Морские приключения мышки Клариссы (страница 2)

Страница 2

– Не-е-ет! – завопил мальчишка. – Я не уйду! Я останусь здесь!

Его схватили под руки два моряка и поволокли наверх. Танука затих.

– Молись, чтоб капитан этого не слышал, – бросил себе под нос один из моряков.

И тут мальчишка снова оживился:

– Сестра! Моя сводная сестра! Бенеллун! Ей только двенадцать лет.

Я ни разу не видела его сестру, но прекрасно понимала, из-за чего он разволновался. Хоть мальчишка мне никогда не нравился, я почувствовала к нему жалость.

– Мы ее найдем и кинем вместе с тобой в лодку с капитаном, – пообещал один из матросов.

– Найдите девчонку! – приказала Лучия кому-то, кого нам из укрытия не было видно.

Тяжелый топот постепенно затих. Мы с Чарльзом Себастьяном снова вжались в угол ящика, потому что Лучия вернулась и теперь изучала содержимое полок.

Как же она мне раньше нравилась! Из ее шелковистых волос можно было сплести великолепное гнездо. Темно-каштановыми волнами они спускались из-под шляпы, а несколько прядок всегда падали на лицо. Теперь на лбу Лучии выступила испарина. Она склонилась над нашим ящиком, и меня обдало невыносимым смрадом из ее рта. Вообще, я стойко относилась к любым запахам, но от дыхания Лучии, вонявшего соленой треской, было не спрятаться.

Она хватала ящики с полок и бросала их матросам. Неужели и наш она сейчас швырнет им в ручищи? Я вцепилась коготками в доски и зажмурилась.

– Держись! Только держись! – шепнула я брату.

Чарльз Себастьян дышал так часто, что, казалось, вот-вот потеряет сознание.

– Хватит! – крикнул сверху один из матросов. – Остальное нам.

В его глазах плескалось безумие. Мама нам много рассказывала об иерархии на судне: этот матрос не смел таким тоном говорить с офицером. Лучия моментально взбесилась – нас обдало волной ее гнева.

– Хочешь, чтобы тебя вздернули за убийство? – рявкнула она через плечо. – Им надо дать провиант.

– До Кингсленда каких-то восемьдесят морских миль.

– На шлюпке с одним драным парусом, которую утопит первый же шторм! Делай, как я сказала, иначе искупаю тебя под килем!

Лучия вытащила с нижней полки полящика соленой трески, загребла вялых апельсинов и, кинув их сверху, сунула ящик матросу. Он не удержал груз, и несколько апельсинов свалились на пол.

– Да ты еще хуже него! – злобно бросила Лучия и, подняв ящик, вручила матросу, стоявшему позади. – Чего застыли? Передавайте наверх и не мозольте глаза!

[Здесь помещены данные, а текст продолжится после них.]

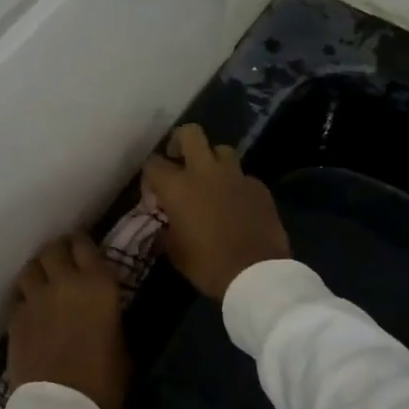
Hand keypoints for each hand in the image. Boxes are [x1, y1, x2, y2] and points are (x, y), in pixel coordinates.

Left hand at [6, 235, 129, 408]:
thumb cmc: (104, 383)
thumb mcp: (123, 346)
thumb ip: (111, 317)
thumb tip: (105, 310)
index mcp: (98, 285)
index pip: (85, 245)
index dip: (83, 244)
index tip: (83, 249)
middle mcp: (65, 282)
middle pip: (54, 248)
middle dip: (58, 250)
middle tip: (63, 260)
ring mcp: (36, 298)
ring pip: (31, 267)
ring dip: (38, 270)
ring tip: (43, 280)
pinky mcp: (15, 318)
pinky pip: (18, 296)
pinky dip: (25, 298)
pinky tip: (30, 308)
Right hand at [142, 124, 290, 299]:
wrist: (256, 275)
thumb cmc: (208, 265)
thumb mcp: (175, 252)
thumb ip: (166, 229)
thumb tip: (166, 222)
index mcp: (178, 187)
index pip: (153, 163)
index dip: (150, 176)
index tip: (154, 192)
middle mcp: (205, 171)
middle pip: (190, 133)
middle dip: (181, 142)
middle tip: (179, 160)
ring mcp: (235, 176)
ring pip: (221, 149)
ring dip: (213, 161)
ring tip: (212, 181)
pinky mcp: (258, 186)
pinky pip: (243, 176)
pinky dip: (236, 185)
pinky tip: (237, 204)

Рядом с нашим укрытием она нашла пакет сухого галетного печенья и еще какую-то еду – я не разглядела. И тоже передала все наверх. А затем ее тонкие смуглые пальцы легли на бортик нашего ящика. Она стянула его на пол и ногой подтолкнула к выходу. Чарльз Себастьян взвизгнул. Но скрежет поглотил звук.

– Держись! – крикнула я, уже не переживая, что нас услышат, и еще крепче впилась коготками в доски. – Не смей бежать! Здесь безопаснее, чем под башмаками.

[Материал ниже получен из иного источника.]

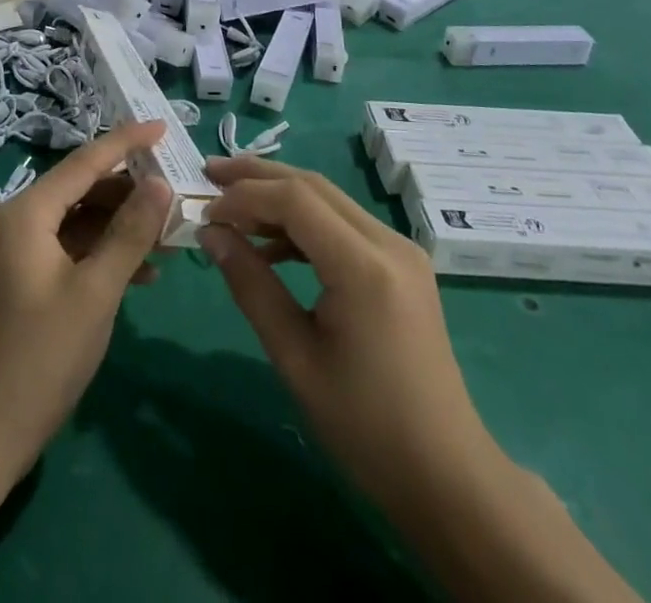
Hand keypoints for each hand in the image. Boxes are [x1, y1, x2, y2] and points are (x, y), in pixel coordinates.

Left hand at [0, 122, 172, 471]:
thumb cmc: (40, 356)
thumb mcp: (95, 292)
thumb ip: (130, 233)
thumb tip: (161, 183)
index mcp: (29, 212)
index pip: (86, 161)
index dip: (127, 142)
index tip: (164, 127)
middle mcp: (22, 221)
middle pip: (85, 188)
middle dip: (131, 191)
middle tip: (178, 194)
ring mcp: (23, 252)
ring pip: (83, 220)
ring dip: (124, 226)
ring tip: (171, 237)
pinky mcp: (30, 280)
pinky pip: (75, 249)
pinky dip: (107, 254)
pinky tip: (143, 275)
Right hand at [198, 156, 499, 515]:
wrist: (446, 476)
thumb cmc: (365, 427)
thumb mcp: (295, 358)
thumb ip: (251, 286)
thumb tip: (211, 234)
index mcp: (364, 266)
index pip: (295, 199)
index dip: (244, 197)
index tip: (204, 213)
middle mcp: (388, 242)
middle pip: (313, 186)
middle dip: (257, 176)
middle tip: (210, 175)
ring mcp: (400, 250)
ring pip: (328, 199)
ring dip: (279, 195)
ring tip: (232, 204)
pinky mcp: (401, 264)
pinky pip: (343, 224)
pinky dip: (304, 222)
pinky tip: (271, 243)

Чарльз Себастьян не мог вымолвить ни слова – я только слышала, как колотится его сердечко. Наш дом переходил из рук в руки, нас кидало из стороны в сторону. Все выше и выше – и вот мы на палубе.

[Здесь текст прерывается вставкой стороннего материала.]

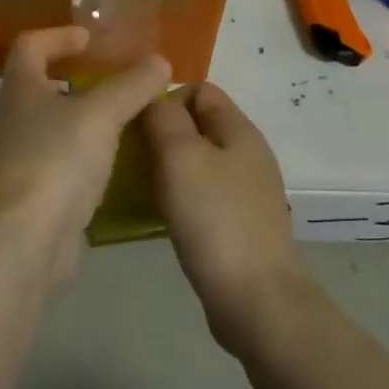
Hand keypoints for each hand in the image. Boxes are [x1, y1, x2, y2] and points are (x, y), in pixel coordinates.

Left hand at [0, 27, 170, 285]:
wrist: (24, 241)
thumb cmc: (57, 160)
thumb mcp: (102, 115)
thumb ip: (132, 85)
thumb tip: (160, 61)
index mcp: (19, 88)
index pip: (30, 45)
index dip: (59, 35)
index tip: (92, 38)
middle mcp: (11, 118)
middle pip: (38, 83)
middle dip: (75, 77)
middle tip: (113, 78)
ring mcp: (16, 158)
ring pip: (50, 124)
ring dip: (81, 116)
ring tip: (121, 119)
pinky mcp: (31, 192)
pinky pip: (58, 159)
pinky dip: (83, 153)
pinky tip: (113, 162)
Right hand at [143, 83, 308, 355]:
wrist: (256, 300)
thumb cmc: (214, 218)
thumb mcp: (180, 155)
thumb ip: (163, 117)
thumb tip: (154, 98)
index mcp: (239, 129)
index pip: (200, 89)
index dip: (167, 98)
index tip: (138, 126)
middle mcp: (246, 153)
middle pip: (197, 124)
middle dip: (162, 134)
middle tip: (132, 157)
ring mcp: (245, 190)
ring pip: (197, 160)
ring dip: (167, 167)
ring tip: (140, 186)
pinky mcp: (239, 223)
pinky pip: (202, 193)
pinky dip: (179, 196)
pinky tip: (160, 215)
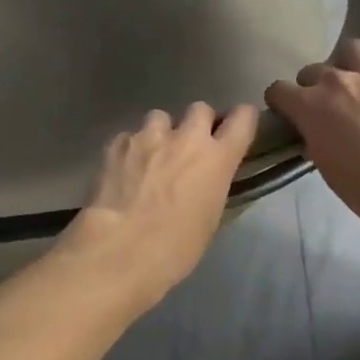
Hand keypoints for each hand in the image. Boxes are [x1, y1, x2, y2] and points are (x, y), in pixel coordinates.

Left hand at [59, 102, 259, 308]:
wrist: (118, 250)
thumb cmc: (174, 248)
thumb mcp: (209, 221)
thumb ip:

Я осмелилась выглянуть наружу. И чуть не ослепла от пламени факелов, освещавших непроглядную ночную тьму. Руки последнего в цепочке матроса бросили ящик на палубу, и мы с братом подпрыгнули от удара, кубарем покатились по дну, шлепнулись рядом с мешком с галетами. Мир бешено крутился.

– Вы пожалеете об этом! – Вопль раздался совсем рядом.

У кричавшего были связаны веревкой руки и ноги. Но голос я узнала сразу – капитана ни с кем не спутаешь, хотя с замотанными руками и ногами, в ночной рубахе вместо кителя он выглядел странно и очень беспомощно. Бросались в глаза пожелтевшие, а местами черные ногти на босых ногах.

И пока некоторые члены экипажа мялись, не понимая, что происходит и чью сторону занять, несколько человек подхватили капитана на руки, высунули за борт и… бросили.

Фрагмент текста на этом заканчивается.